◆ WHAT TO DO ◆
Please repeat the records below exactly, skipping any pictures.
(Beginning of INPUT)
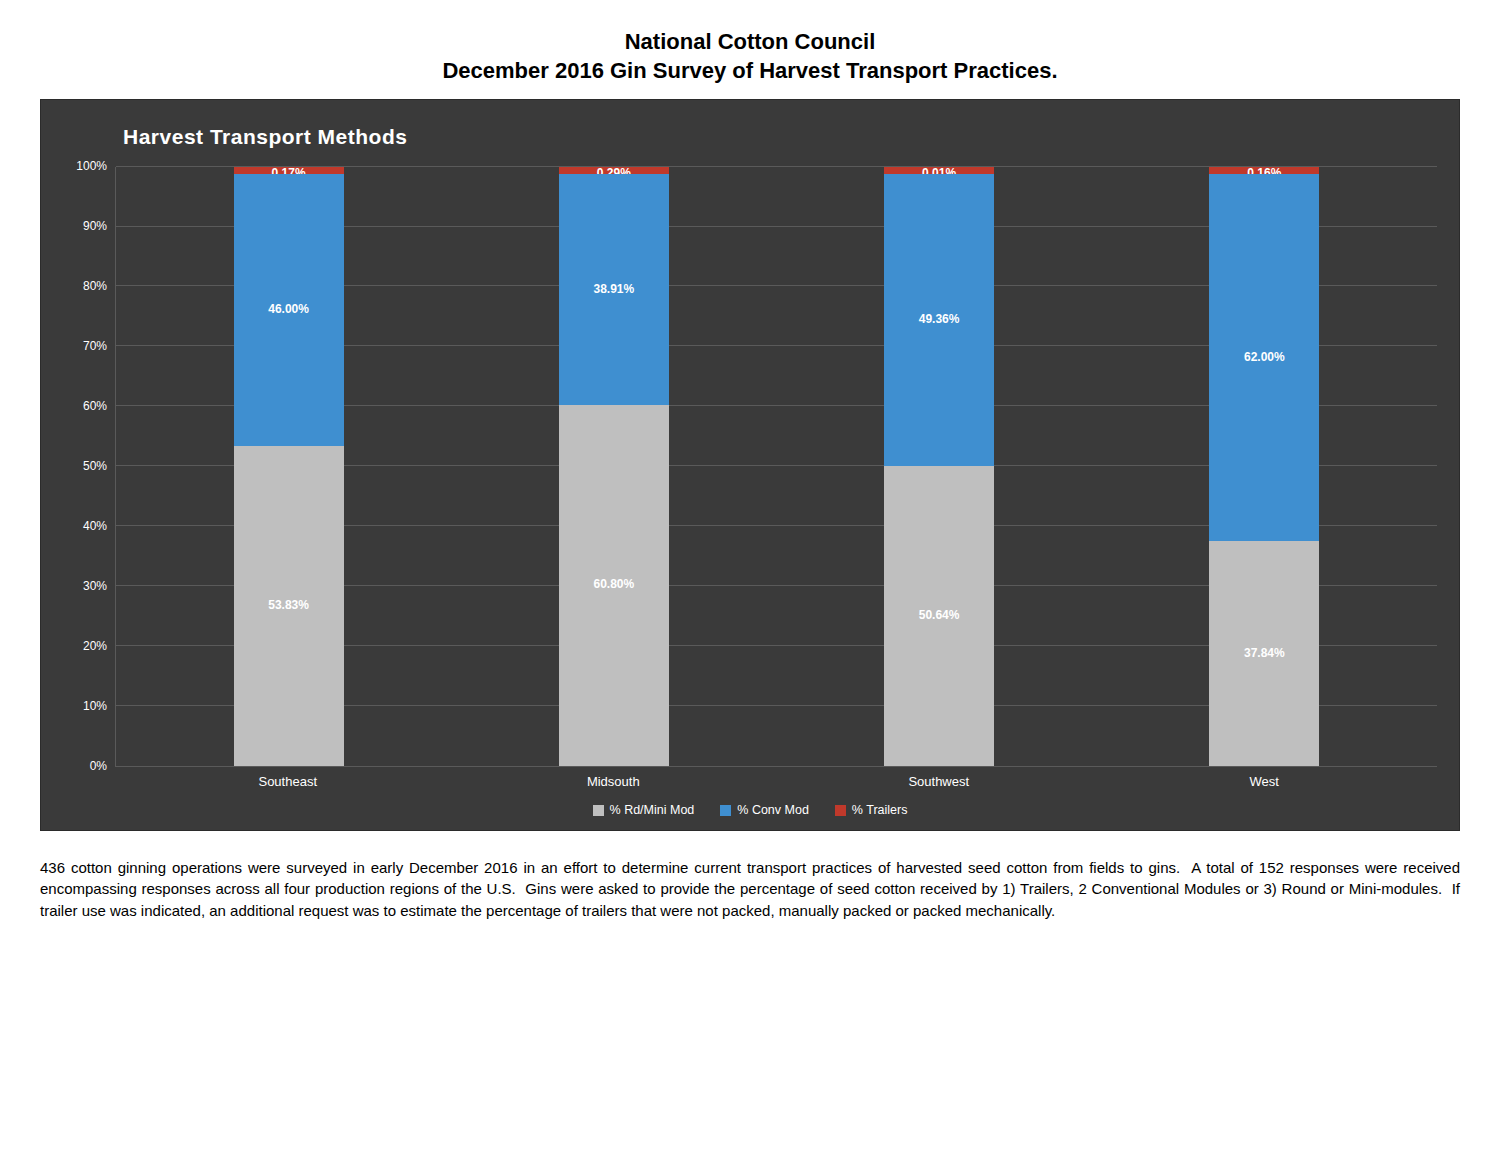National Cotton Council December 2016 Gin Survey of Harvest Transport Practices.
Harvest Transport Methods
100% 90% 80% 70% 60% 50% 40% 30% 20% 10% 0%
0.17%
46.00%
53.83%
0.29%
38.91%
60.80%
0.01%
49.36%
50.64%
0.16%
62.00%
37.84%
Southeast
Midsouth
Southwest
West
% Rd/Mini Mod % Conv Mod % Trailers
436 cotton ginning operations were surveyed in early December 2016 in an effort to determine current transport practices of harvested seed cotton from fields to gins. A total of 152 responses were received encompassing responses across all four production regions of the U.S. Gins were asked to provide the percentage of seed cotton received by 1) Trailers, 2 Conventional Modules or 3) Round or Mini-modules. If trailer use was indicated, an additional request was to estimate the percentage of trailers that were not packed, manually packed or packed mechanically.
(End of INPUT)
◆ OUTPUT OF THE EXERCISE ◆
National Cotton Council December 2016 Gin Survey of Harvest Transport Practices.
Harvest Transport Methods
100% 90% 80% 70% 60% 50% 40% 30% 20% 10% 0%
0.17%
46.00%
53.83%
0.29%
38.91%
60.80%
0.01%
49.36%
50.64%
0.16%
62.00%
37.84%
Southeast
Midsouth
Southwest
West
% Rd/Mini Mod % Conv Mod % Trailers
436 cotton ginning operations were surveyed in early December 2016 in an effort to determine current transport practices of harvested seed cotton from fields to gins. A total of 152 responses were received encompassing responses across all four production regions of the U.S. Gins were asked to provide the percentage of seed cotton received by 1) Trailers, 2 Conventional Modules or 3) Round or Mini-modules. If trailer use was indicated, an additional request was to estimate the percentage of trailers that were not packed, manually packed or packed mechanically.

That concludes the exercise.